[WHAT YOU SHOULD DO] Rewrite the entries below with every instance of "Websites" replaced by "Webseiten", leaving all other text unchanged.

[INPUT]
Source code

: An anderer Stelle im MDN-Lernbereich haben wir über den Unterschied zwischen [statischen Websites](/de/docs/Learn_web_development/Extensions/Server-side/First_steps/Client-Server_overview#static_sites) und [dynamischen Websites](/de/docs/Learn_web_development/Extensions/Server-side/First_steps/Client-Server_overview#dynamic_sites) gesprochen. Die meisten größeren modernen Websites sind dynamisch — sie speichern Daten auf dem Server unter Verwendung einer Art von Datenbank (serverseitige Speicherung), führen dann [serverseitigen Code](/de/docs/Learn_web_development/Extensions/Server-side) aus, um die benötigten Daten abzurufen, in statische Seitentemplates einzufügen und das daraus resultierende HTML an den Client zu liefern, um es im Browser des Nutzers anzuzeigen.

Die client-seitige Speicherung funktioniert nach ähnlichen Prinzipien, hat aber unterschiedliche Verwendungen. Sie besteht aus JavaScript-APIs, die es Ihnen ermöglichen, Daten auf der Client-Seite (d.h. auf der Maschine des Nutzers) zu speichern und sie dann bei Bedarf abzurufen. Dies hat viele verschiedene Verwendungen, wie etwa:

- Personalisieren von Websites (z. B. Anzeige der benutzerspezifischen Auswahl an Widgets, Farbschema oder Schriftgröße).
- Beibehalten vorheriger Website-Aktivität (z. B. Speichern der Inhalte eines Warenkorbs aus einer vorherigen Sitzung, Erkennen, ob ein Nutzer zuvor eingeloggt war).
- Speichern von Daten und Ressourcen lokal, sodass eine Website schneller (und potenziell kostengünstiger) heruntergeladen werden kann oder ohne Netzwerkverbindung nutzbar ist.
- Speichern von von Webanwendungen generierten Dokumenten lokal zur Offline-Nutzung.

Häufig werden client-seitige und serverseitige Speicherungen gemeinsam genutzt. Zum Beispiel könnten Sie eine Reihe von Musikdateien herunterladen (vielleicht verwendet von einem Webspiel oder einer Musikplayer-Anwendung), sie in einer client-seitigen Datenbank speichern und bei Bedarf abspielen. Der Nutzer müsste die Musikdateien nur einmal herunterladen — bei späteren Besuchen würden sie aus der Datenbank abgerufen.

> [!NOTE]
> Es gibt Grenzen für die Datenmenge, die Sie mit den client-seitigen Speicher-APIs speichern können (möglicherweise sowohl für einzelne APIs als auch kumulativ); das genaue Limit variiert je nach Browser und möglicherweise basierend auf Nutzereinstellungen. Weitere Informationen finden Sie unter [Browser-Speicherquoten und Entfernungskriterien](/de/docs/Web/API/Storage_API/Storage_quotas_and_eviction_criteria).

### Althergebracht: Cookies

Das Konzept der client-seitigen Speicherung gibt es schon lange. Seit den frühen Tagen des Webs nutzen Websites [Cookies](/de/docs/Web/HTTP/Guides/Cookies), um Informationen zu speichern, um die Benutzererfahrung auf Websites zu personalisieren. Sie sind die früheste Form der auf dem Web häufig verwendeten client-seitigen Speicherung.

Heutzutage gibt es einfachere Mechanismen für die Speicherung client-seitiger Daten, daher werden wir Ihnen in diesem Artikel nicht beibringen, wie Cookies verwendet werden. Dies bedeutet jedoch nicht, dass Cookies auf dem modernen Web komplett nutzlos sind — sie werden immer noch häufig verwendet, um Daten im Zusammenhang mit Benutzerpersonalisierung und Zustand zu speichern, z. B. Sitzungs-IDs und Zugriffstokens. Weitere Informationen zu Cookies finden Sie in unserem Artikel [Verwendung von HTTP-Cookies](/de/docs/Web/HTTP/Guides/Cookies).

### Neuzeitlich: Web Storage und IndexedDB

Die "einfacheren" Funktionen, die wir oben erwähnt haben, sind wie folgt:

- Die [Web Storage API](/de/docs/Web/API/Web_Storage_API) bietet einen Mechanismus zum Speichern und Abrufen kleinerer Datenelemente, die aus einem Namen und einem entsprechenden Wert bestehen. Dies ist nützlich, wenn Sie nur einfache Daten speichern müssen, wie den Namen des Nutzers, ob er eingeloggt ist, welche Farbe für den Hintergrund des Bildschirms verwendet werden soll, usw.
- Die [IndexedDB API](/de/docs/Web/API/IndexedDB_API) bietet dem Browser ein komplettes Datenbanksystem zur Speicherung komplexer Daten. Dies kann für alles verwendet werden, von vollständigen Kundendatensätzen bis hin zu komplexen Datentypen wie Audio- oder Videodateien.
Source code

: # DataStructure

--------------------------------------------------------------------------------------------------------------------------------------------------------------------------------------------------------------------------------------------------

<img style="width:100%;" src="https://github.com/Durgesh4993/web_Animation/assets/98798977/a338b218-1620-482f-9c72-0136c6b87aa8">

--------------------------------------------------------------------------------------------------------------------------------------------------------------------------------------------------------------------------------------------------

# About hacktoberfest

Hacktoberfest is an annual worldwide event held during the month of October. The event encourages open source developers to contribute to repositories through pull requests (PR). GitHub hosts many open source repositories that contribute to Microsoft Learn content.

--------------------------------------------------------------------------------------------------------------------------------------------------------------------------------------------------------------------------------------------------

[TASK ANSWER]
Source code

: An anderer Stelle im MDN-Lernbereich haben wir über den Unterschied zwischen [statischen Webseiten](/de/docs/Learn_web_development/Extensions/Server-side/First_steps/Client-Server_overview#static_sites) und [dynamischen Webseiten](/de/docs/Learn_web_development/Extensions/Server-side/First_steps/Client-Server_overview#dynamic_sites) gesprochen. Die meisten größeren modernen Webseiten sind dynamisch — sie speichern Daten auf dem Server unter Verwendung einer Art von Datenbank (serverseitige Speicherung), führen dann [serverseitigen Code](/de/docs/Learn_web_development/Extensions/Server-side) aus, um die benötigten Daten abzurufen, in statische Seitentemplates einzufügen und das daraus resultierende HTML an den Client zu liefern, um es im Browser des Nutzers anzuzeigen.

Die client-seitige Speicherung funktioniert nach ähnlichen Prinzipien, hat aber unterschiedliche Verwendungen. Sie besteht aus JavaScript-APIs, die es Ihnen ermöglichen, Daten auf der Client-Seite (d.h. auf der Maschine des Nutzers) zu speichern und sie dann bei Bedarf abzurufen. Dies hat viele verschiedene Verwendungen, wie etwa:

- Personalisieren von Webseiten (z. B. Anzeige der benutzerspezifischen Auswahl an Widgets, Farbschema oder Schriftgröße).
- Beibehalten vorheriger Website-Aktivität (z. B. Speichern der Inhalte eines Warenkorbs aus einer vorherigen Sitzung, Erkennen, ob ein Nutzer zuvor eingeloggt war).
- Speichern von Daten und Ressourcen lokal, sodass eine Website schneller (und potenziell kostengünstiger) heruntergeladen werden kann oder ohne Netzwerkverbindung nutzbar ist.
- Speichern von von Webanwendungen generierten Dokumenten lokal zur Offline-Nutzung.

Häufig werden client-seitige und serverseitige Speicherungen gemeinsam genutzt. Zum Beispiel könnten Sie eine Reihe von Musikdateien herunterladen (vielleicht verwendet von einem Webspiel oder einer Musikplayer-Anwendung), sie in einer client-seitigen Datenbank speichern und bei Bedarf abspielen. Der Nutzer müsste die Musikdateien nur einmal herunterladen — bei späteren Besuchen würden sie aus der Datenbank abgerufen.

> [!NOTE]
> Es gibt Grenzen für die Datenmenge, die Sie mit den client-seitigen Speicher-APIs speichern können (möglicherweise sowohl für einzelne APIs als auch kumulativ); das genaue Limit variiert je nach Browser und möglicherweise basierend auf Nutzereinstellungen. Weitere Informationen finden Sie unter [Browser-Speicherquoten und Entfernungskriterien](/de/docs/Web/API/Storage_API/Storage_quotas_and_eviction_criteria).

### Althergebracht: Cookies

Das Konzept der client-seitigen Speicherung gibt es schon lange. Seit den frühen Tagen des Webs nutzen Webseiten [Cookies](/de/docs/Web/HTTP/Guides/Cookies), um Informationen zu speichern, um die Benutzererfahrung auf Webseiten zu personalisieren. Sie sind die früheste Form der auf dem Web häufig verwendeten client-seitigen Speicherung.

Heutzutage gibt es einfachere Mechanismen für die Speicherung client-seitiger Daten, daher werden wir Ihnen in diesem Artikel nicht beibringen, wie Cookies verwendet werden. Dies bedeutet jedoch nicht, dass Cookies auf dem modernen Web komplett nutzlos sind — sie werden immer noch häufig verwendet, um Daten im Zusammenhang mit Benutzerpersonalisierung und Zustand zu speichern, z. B. Sitzungs-IDs und Zugriffstokens. Weitere Informationen zu Cookies finden Sie in unserem Artikel [Verwendung von HTTP-Cookies](/de/docs/Web/HTTP/Guides/Cookies).

### Neuzeitlich: Web Storage und IndexedDB

Die "einfacheren" Funktionen, die wir oben erwähnt haben, sind wie folgt:

- Die [Web Storage API](/de/docs/Web/API/Web_Storage_API) bietet einen Mechanismus zum Speichern und Abrufen kleinerer Datenelemente, die aus einem Namen und einem entsprechenden Wert bestehen. Dies ist nützlich, wenn Sie nur einfache Daten speichern müssen, wie den Namen des Nutzers, ob er eingeloggt ist, welche Farbe für den Hintergrund des Bildschirms verwendet werden soll, usw.
- Die [IndexedDB API](/de/docs/Web/API/IndexedDB_API) bietet dem Browser ein komplettes Datenbanksystem zur Speicherung komplexer Daten. Dies kann für alles verwendet werden, von vollständigen Kundendatensätzen bis hin zu komplexen Datentypen wie Audio- oder Videodateien.
Source code

: # DataStructure

--------------------------------------------------------------------------------------------------------------------------------------------------------------------------------------------------------------------------------------------------

<img style="width:100%;" src="https://github.com/Durgesh4993/web_Animation/assets/98798977/a338b218-1620-482f-9c72-0136c6b87aa8">

--------------------------------------------------------------------------------------------------------------------------------------------------------------------------------------------------------------------------------------------------

# About hacktoberfest

Hacktoberfest is an annual worldwide event held during the month of October. The event encourages open source developers to contribute to repositories through pull requests (PR). GitHub hosts many open source repositories that contribute to Microsoft Learn content.

--------------------------------------------------------------------------------------------------------------------------------------------------------------------------------------------------------------------------------------------------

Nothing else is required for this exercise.